Speaking of Gone Girl, that's the film from whence we get our third nominee, Rosamund Pike. Now, even though Pike represents the sole nomination for David Fincher's satirical thriller, I think it's safe to say that the film didn't need the publicity boost has badly as its fellow nominees. Gone Girl was a mammoth box office hit this year, becoming Fincher's most successful film to date, and announcing Pike's arrival as a mainstream movie star that many of her fans have been expecting for a while (remember how good she was in An Education?). Some might make the argument that this dark, tonally shifty neo-noir should have received more love from the Academy, and that Pike's unforgettably devilish performance -- having taken more regional critics prizes than any other this season -- should be a bigger threat to win. But let's be honest: This sort of movie was never going to be the Academy's thing.

The sort of movie that is the Academy's thing -- and therefore places its leading lady in better spoiler position than the previous three -- is The Theory of Everything, represented by first-time nominee Felicity Jones. Jones first grabbed critical attention in 2011 for the Sundance hit Like Crazy, a modest indie that ultimately went nowhere but at least announced her as a newcomer to watch. With the plum role of a famous person's long-suffering wife in an Academy-friendly biopic (one of their favourite roles to recognize), she's been on the awards radar for over a year, and thankfully her work in the film also happened to be good enough to justify that anticipation.
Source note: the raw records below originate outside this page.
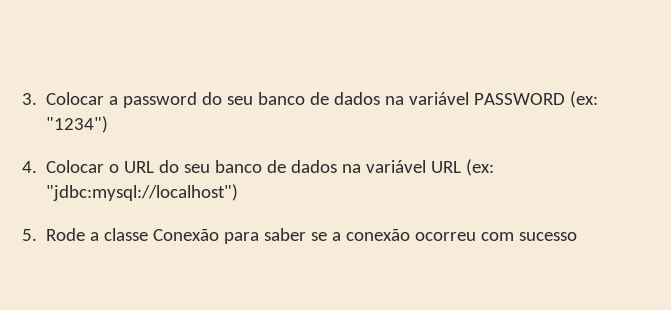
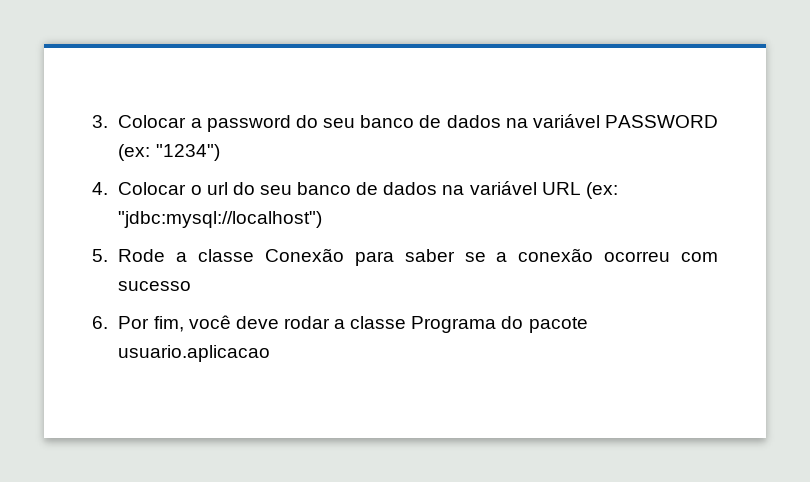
[124,161,155,173] URL -> [206,182,228,195] url
(578, 236) none -> [92,315,588,333] [118,345,271,362] // 6. Por fim, você deve rodar a classe Programa do pacote usuario.aplicacao

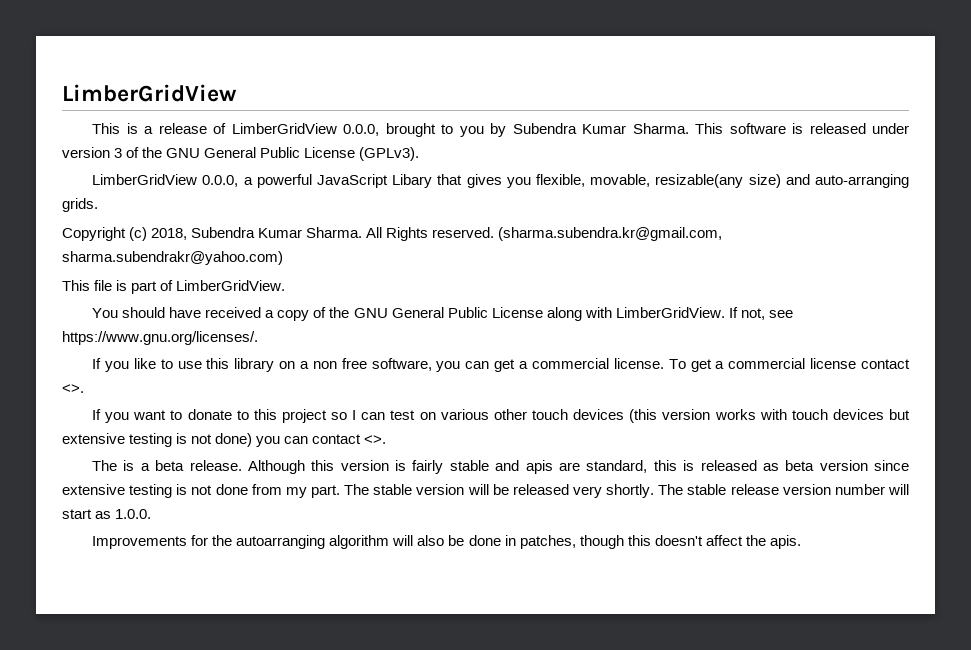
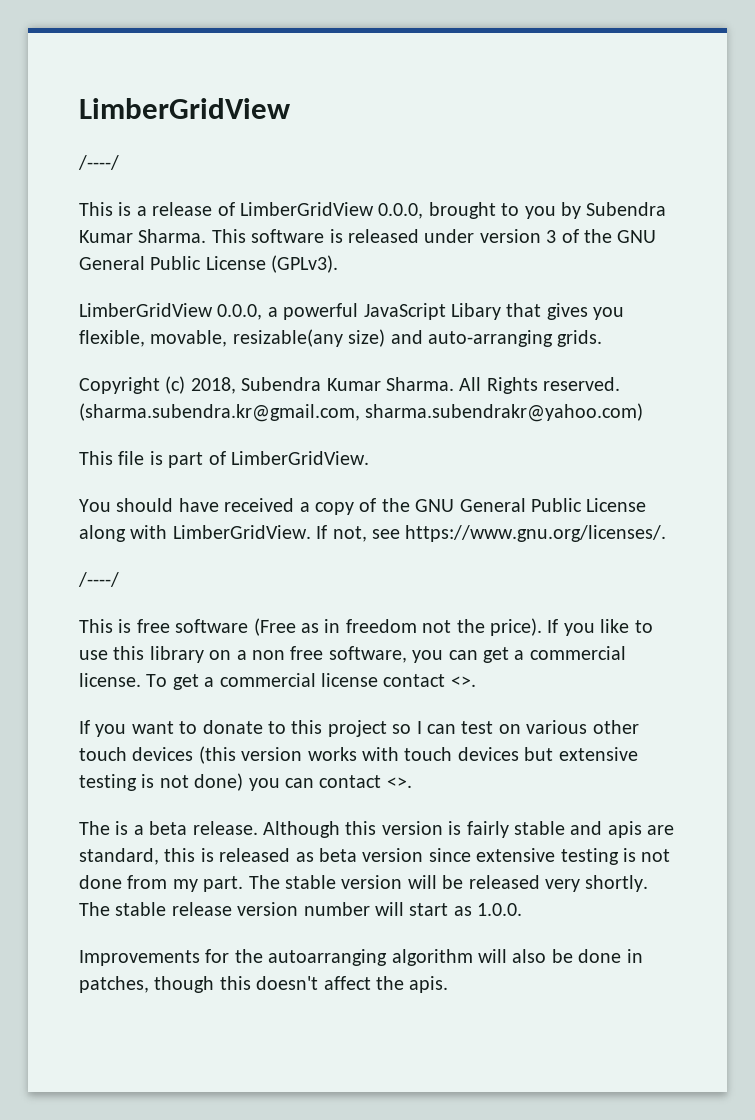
[62,84,237,102] LimberGridView -> [79,98,290,119] [78,155,119,170] LimberGridView // /----/
(258, 338) none -> [78,572,119,587] [79,618,542,636] /----/ // This is free software (Free as in freedom not the price).

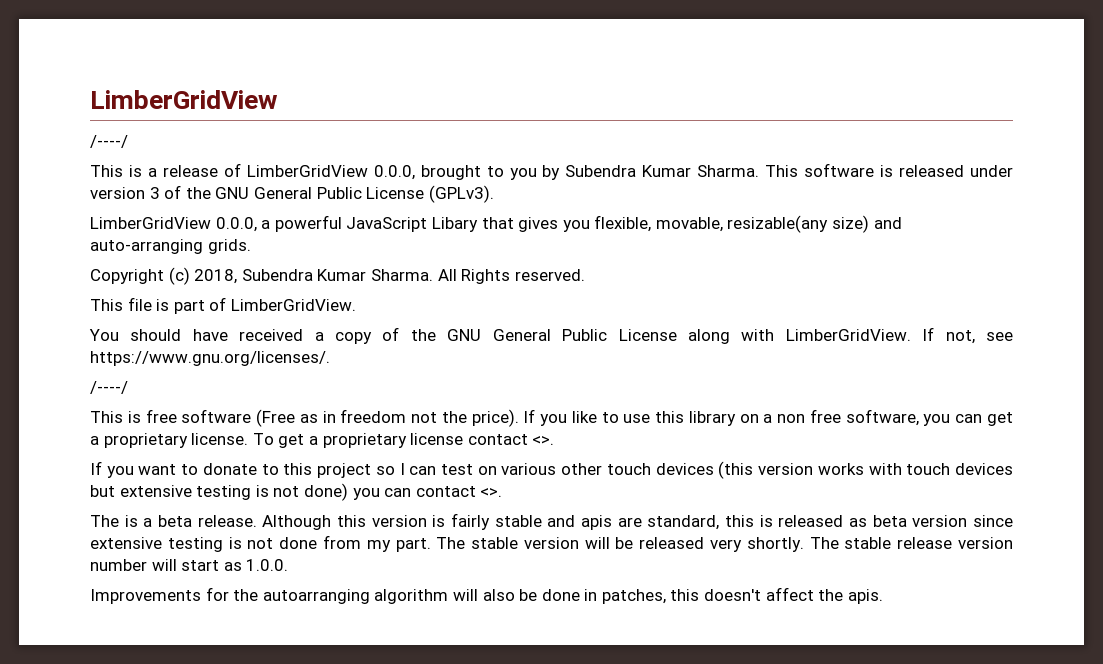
[79,403,644,422] (sharma.subendra.kr@gmail.com, sharma.subendrakr@yahoo.com) -> (585, 275) none
[529,646,626,660] commercial -> [103,433,188,448] proprietary
[219,673,316,687] commercial -> [322,433,407,448] proprietary
[154,976,215,993] though -> (666, 596) none

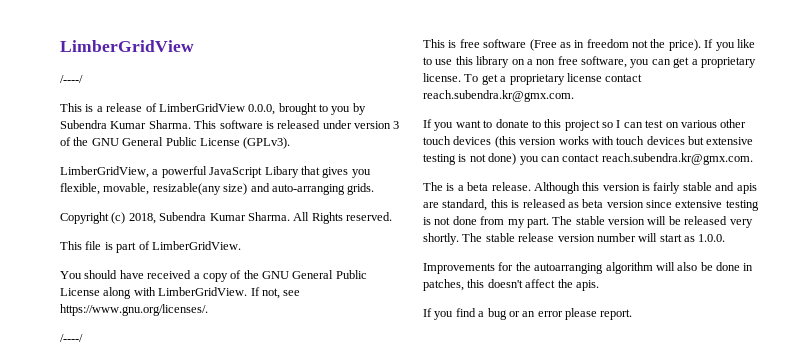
[90,217,257,232] LimberGridView 0.0.0, -> [60,166,149,178] LimberGridView,
[532,436,555,445] <>. -> [423,90,574,102] reach.subendra.kr@gmx.com.
[480,488,503,497] <>. -> [601,153,753,165] reach.subendra.kr@gmx.com.
(883, 596) none -> [423,308,633,320] // If you find a bug or an error please report.

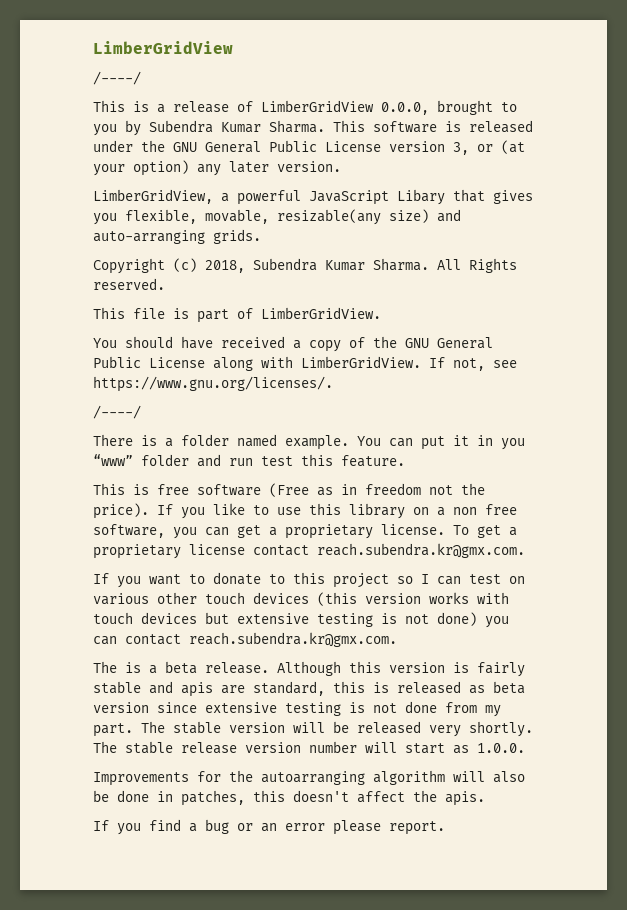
[354,121,400,129] [60,137,291,149] version 3 of the GNU General Public License (GPLv3). -> [141,140,525,155] [93,160,341,176] the GNU General Public License version 3, or (at your option) any later version.
(83, 338) none -> [93,434,525,450] [93,454,405,467] // There is a folder named example. You can put it in you “www” folder and run test this feature.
While co-star Eddie Redmayne gets to give the far showier performance, Jones has the subtler but no less challenging task of eliciting our empathy and compassion as she falls in and out of love with our disease-afflicted hero. Being the only actress from a Best Picture nominated film might give her an edge in any other year, but this year there's one overdue performer who simply cannot be denied...
Julianne Moore is enjoying her fifth career nomination, courtesy of her layered portrayal of a woman grappling with early onset Alzheimer's in Still Alice. Having been passed over on her previous four Oscar bids (a couple of which you could argue she should have won), it would seem that the Academy is finally ready to give Moore her trophy. It's a testament to her versatile gifts that she's able to grant this tiny, miserablist indie (which is mediocre at the best of times) the distinction of being an 'Oscar-winning film'. She transcends the script's limitations with humanistic grace notes, elevating the material to the point that you can justify watching it for her performance alone. It will be an Oscar earned on merit, not merely as a tribute to a rich career; A career which surely as lots more left in it.

Will win: Julianne Moore, Still Alice
Runner-up: Felicity Jones, The Theory of Everything

Should win: Marion Cotillard, Two Days, One Night
Should have been nominated: Keira Knightley, Begin Again


  1. Any chance that Rosamond Pike could sneak in to the Academy in the dead of night and sneakily change the ballots around, leading to an upset victory?

    1. No. There IS a chance she could sneak in the Academy in the dead of night and facepalm when she realizes that the ballots are tabulated and housed at Price Waterhouse Cooper's until right before the show, not Academy headquarters.